J Neurosci Methods. 2016 Dec 1;274:164-171. doi: 10.1016/j.jneumeth.2016.10.010. Epub 2016 Oct 14.
9
Good collateral circulation predicts favorable outcomes in intravenous thrombolysis: a systematic review and meta-analysis.良好的侧支循环可预测静脉溶栓治疗的良好结局:系统评价和荟萃分析。
Eur J Neurol. 2016 Dec;23(12):1738-1749. doi: 10.1111/ene.13111. Epub 2016 Aug 1.
10
Endothelial-Specific EphA4 Negatively Regulates Native Pial Collateral Formation and Re-Perfusion following Hindlimb Ischemia.内皮特异性EphA4对后肢缺血后天然软脑膜侧支形成和再灌注起负向调节作用。
PLoS One. 2016 Jul 28;11(7):e0159930. doi: 10.1371/journal.pone.0159930. eCollection 2016.
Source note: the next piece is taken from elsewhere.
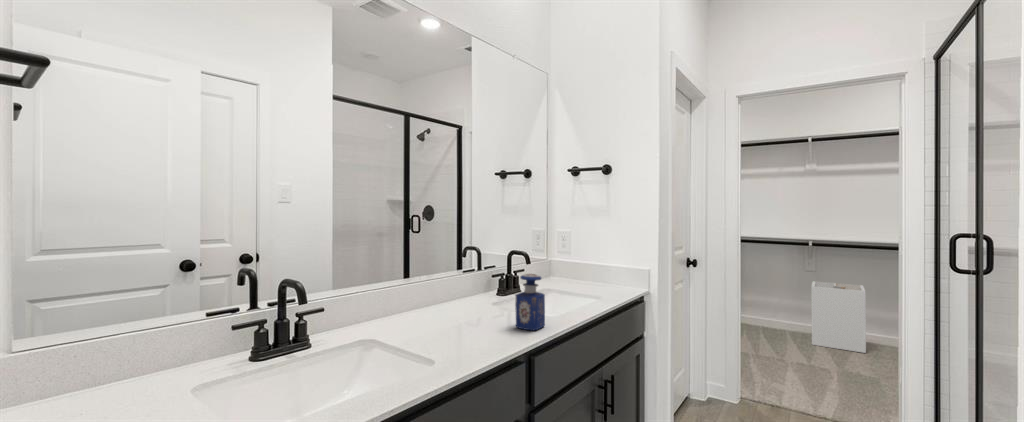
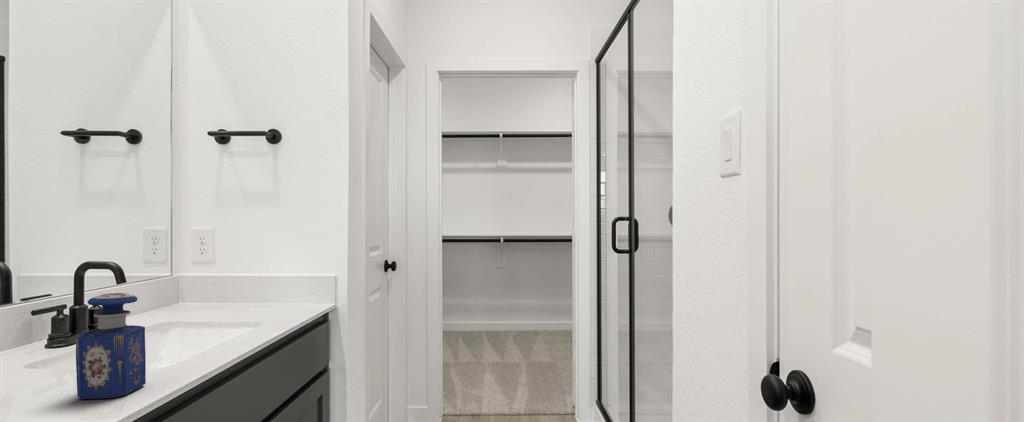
laundry hamper: present [811,281,866,353] -> none [505,278,548,344]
EphA4/Tie2 相互作用调控缺血性脑卒中后软脑膜侧支循环的重塑。

EphA4/Tie2 crosstalk regulates leptomeningeal collateral remodeling following ischemic stroke.

机构信息

Department of Biomedical Sciences and Pathobiology.

School of Neuroscience.

出版信息

J Clin Invest. 2020 Feb 3;130(2):1024-1035. doi: 10.1172/JCI131493.

DOI:10.1172/JCI131493
PMID:31689239
原文链接:https://pmc.ncbi.nlm.nih.gov/articles/PMC6994159/
Abstract

Leptomeningeal anastomoses or pial collateral vessels play a critical role in cerebral blood flow (CBF) restoration following ischemic stroke. The magnitude of this adaptive response is postulated to be controlled by the endothelium, although the underlying molecular mechanisms remain under investigation. Here we demonstrated that endothelial genetic deletion, using EphA4fl/fl/Tie2-Cre and EphA4fl/fl/VeCahderin-CreERT2 mice and vessel painting strategies, implicated EphA4 receptor tyrosine kinase as a major suppressor of pial collateral remodeling, CBF, and functional recovery following permanent middle cerebral artery occlusion. Pial collateral remodeling is limited by the crosstalk between EphA4-Tie2 signaling in vascular endothelial cells, which is mediated through p-Akt regulation. Furthermore, peptide inhibition of EphA4 resulted in acceleration of the pial arteriogenic response. Our findings demonstrate that EphA4 is a negative regulator of Tie2 receptor signaling, which limits pial collateral arteriogenesis following cerebrovascular occlusion. Therapeutic targeting of EphA4 and/or Tie2 represents an attractive new strategy for improving collateral function, neural tissue health, and functional recovery following ischemic stroke.

摘要

软脑膜吻合或脑膜侧支血管在缺血性中风后脑血流 (CBF) 恢复中起着关键作用。这种适应性反应的程度据推测受内皮细胞控制,尽管潜在的分子机制仍在研究中。在这里,我们通过 EphA4fl/fl/Tie2-Cre 和 EphA4fl/fl/VeCahderin-CreERT2 小鼠和血管染色策略证明了内皮细胞遗传缺失,将 EphA4 受体酪氨酸激酶作为脑膜侧支重塑、CBF 和永久性大脑中动脉闭塞后功能恢复的主要抑制因子。脑膜侧支重塑受血管内皮细胞中 EphA4-Tie2 信号的串扰限制,这是通过 p-Akt 调节介导的。此外,EphA4 的肽抑制导致脑膜血管生成反应加速。我们的研究结果表明,EphA4 是 Tie2 受体信号的负调节剂,它限制了脑血管闭塞后脑膜侧支血管生成。EphA4 和/或 Tie2 的治疗靶向代表了一种有吸引力的新策略,可改善缺血性中风后侧支功能、神经组织健康和功能恢复。